21/7/11

El caminante

Y llegó el día, y a los nervios se afilaron y se calmaron las promesas y durmió todo lo esperado. En su casa ya no había nada que recoger, todo se había quedado atrás: los recuerdos, el resguardo y la protección en los días de lluvia. Ni siquiera la protección de la metáfora y su inevitable eternidad lo consoló. Él era un poeta, pequeño, nervioso y con miedos.

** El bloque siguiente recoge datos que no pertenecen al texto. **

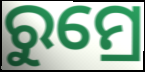
ରୁମ୍ରେ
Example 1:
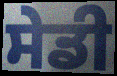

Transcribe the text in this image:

ਸੇਡੀ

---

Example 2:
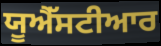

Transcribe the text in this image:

ਯੂਐੱਸਟੀਆਰ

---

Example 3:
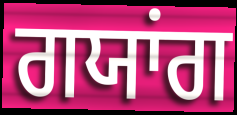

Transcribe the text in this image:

ਗਯਾਂਗ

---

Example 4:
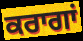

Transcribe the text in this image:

ਕਰਾਗਾਂ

Cuando por fin abrió la puerta de la entrada, cuando por fin se decidió a entregarse al mundo, hizo esfuerzos. El aire lo recibió como una bofetada de una frescura nueva y real, imposible de agarrarla con palabras. Cruzó la calle, caminó recto y se fue yendo lentamente. Partió por fin. La calle lloraba a desapego y a reconciliación. No sabía qué tenía por delante, pero ya, ¡atrás!, había adquirido su significado pleno.

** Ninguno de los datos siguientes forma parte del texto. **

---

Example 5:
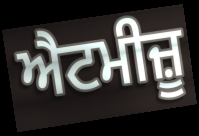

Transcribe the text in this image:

ਐਟਮੀਜ਼ੂ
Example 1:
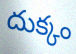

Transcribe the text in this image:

దుక్కం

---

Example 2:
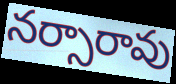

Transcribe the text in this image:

నర్సారావు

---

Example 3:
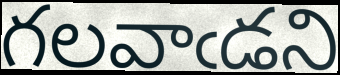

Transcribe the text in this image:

గలవాఁడని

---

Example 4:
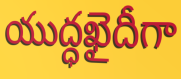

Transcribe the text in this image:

యుద్ధఖైదీగా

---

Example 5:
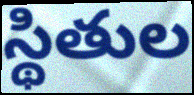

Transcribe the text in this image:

స్థితుల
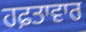
ਹਫ਼ਤਾਵਾਰ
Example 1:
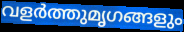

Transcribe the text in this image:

വളർത്തുമൃഗങ്ങളും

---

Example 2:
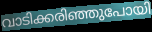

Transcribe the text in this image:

വാടിക്കരിഞ്ഞുപോയി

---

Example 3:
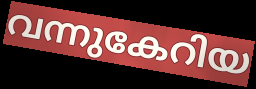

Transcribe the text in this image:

വന്നുകേറിയ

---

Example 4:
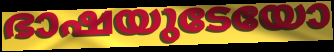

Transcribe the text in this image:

Nadie sabe qué fue de aquel hombre y nadie lo ha visto todavía. No era muy conocido, ni antes ni después de su partida. Cuentan que los que dejó atrás murmuraron en un principio, luego lo criticaron y más tarde se sorprendieron. Finalmente abrieron la boca y respiraron un poco, ¡ahí comprendieron! Cuentan también los compañeros de fatigas, que no eran otros sino todas y todos aquellos que encontró en el camino, su capacidad para partir, su constante capacidad para ir lejos y sin mostrar nunca una sensación de huida.

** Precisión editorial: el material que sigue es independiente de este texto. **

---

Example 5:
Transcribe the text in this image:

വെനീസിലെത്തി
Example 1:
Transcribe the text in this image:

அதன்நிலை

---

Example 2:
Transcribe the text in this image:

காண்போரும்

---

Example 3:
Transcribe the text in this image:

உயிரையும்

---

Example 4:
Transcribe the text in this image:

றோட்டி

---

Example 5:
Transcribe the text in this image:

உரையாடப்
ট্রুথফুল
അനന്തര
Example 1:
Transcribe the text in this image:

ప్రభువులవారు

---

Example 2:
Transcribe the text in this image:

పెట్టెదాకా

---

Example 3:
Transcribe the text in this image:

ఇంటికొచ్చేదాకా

Todos estos relatos ocurrieron al principio, ahora nadie sabe dónde está. Los más osados creen que de tanto avanzar se fundió con el viento y desapareció. Los envidiosos piensan todavía que está en su casa, escondido en cualquier rincón, oculto en otra identidad. Los valientes lo convirtieron en deidad profana. Y los que albergan alguna esperanza de enfrentarse y pelearse cada día con su realidad, ya vislumbran cómo será la maleta el día que tengan que partir.